Input material:
◇ ◇ ◇ ◇

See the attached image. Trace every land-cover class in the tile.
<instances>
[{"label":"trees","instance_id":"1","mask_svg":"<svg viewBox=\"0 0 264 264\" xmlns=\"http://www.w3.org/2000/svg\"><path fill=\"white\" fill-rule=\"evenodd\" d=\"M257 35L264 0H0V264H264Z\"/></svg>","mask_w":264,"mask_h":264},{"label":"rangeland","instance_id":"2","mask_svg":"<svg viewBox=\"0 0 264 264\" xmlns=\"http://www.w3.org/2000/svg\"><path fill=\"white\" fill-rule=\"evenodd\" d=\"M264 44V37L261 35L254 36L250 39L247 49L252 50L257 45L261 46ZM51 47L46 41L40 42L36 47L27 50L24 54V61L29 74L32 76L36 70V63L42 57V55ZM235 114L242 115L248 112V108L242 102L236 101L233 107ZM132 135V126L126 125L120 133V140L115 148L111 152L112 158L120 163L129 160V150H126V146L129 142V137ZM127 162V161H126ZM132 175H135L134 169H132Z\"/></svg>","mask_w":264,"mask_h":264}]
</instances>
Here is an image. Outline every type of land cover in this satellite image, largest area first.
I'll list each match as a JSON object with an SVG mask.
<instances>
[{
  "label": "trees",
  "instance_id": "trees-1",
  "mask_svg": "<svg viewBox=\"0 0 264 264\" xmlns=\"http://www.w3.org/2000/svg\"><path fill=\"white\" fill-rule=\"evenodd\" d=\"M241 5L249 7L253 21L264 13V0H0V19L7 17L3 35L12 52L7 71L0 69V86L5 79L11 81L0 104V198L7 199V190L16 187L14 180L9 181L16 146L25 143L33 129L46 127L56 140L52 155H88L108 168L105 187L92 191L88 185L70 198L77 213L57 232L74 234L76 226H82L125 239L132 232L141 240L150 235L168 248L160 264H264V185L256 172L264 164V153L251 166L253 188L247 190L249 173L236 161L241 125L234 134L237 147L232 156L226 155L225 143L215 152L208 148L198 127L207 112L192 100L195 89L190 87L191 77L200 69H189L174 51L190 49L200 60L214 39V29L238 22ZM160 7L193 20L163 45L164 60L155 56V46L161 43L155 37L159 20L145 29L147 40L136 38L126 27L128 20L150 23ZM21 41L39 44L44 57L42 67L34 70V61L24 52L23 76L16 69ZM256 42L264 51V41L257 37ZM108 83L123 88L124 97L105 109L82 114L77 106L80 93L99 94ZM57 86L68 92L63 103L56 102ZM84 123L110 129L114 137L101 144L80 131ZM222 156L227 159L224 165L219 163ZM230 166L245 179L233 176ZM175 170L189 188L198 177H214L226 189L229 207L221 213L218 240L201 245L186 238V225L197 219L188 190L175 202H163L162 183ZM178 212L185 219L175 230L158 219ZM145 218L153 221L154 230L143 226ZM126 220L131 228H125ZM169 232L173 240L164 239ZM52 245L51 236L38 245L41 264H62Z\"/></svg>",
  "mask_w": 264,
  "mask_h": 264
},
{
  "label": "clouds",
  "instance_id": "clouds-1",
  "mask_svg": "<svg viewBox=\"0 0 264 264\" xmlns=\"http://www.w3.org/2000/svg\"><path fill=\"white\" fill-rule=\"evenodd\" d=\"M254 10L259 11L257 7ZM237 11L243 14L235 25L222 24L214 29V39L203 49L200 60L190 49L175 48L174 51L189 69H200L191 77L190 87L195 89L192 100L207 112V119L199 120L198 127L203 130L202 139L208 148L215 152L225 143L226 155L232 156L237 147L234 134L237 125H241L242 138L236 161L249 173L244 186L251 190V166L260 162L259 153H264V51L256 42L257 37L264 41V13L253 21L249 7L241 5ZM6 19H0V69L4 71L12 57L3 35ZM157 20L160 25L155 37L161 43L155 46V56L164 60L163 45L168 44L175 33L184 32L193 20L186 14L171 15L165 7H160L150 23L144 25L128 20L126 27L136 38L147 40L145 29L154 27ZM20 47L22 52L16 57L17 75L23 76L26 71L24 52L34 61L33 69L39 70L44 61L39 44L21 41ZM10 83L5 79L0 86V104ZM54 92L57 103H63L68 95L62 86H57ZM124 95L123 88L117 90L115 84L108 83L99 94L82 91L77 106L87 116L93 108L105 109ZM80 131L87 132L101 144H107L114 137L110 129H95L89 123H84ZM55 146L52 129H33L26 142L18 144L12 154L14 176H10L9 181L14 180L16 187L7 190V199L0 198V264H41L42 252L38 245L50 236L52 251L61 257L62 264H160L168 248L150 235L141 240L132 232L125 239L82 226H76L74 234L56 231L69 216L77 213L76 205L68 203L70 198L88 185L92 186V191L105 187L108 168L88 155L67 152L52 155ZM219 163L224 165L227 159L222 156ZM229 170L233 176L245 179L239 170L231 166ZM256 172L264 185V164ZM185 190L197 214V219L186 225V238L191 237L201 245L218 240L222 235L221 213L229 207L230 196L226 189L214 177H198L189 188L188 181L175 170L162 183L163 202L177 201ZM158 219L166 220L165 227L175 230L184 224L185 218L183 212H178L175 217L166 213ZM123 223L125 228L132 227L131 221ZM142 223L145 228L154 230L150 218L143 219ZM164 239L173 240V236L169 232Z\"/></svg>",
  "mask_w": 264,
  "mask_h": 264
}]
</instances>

◇ ◇ ◇ ◇

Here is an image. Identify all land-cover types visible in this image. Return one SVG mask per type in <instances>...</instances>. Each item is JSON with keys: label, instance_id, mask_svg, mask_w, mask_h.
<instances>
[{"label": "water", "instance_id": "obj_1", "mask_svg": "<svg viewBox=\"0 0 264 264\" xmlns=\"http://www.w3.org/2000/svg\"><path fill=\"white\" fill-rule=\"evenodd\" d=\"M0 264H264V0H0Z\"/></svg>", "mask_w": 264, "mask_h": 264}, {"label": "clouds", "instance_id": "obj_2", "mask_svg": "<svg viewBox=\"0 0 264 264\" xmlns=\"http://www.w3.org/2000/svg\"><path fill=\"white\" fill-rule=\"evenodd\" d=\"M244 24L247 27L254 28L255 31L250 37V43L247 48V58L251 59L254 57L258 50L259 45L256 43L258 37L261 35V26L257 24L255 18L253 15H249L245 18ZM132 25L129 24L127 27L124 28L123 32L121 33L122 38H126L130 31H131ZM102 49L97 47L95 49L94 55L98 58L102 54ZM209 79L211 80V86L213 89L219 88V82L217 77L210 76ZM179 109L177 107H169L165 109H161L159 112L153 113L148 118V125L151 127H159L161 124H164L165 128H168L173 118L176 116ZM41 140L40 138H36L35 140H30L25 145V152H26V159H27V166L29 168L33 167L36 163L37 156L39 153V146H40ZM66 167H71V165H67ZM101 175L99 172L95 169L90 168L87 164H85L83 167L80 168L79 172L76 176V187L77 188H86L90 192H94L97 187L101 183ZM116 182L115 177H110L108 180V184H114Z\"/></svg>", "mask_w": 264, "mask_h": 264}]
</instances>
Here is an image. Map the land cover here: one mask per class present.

◇ ◇ ◇ ◇

Your objective: Collect every line in the records above that contains the string "JSON", and copy each such line in full.

Written solution:
I'll list each match as a JSON object with an SVG mask.
Here is an image. Identify all land-cover types visible in this image. Return one SVG mask per type in <instances>...</instances>. Each item is JSON with keys: label, instance_id, mask_svg, mask_w, mask_h.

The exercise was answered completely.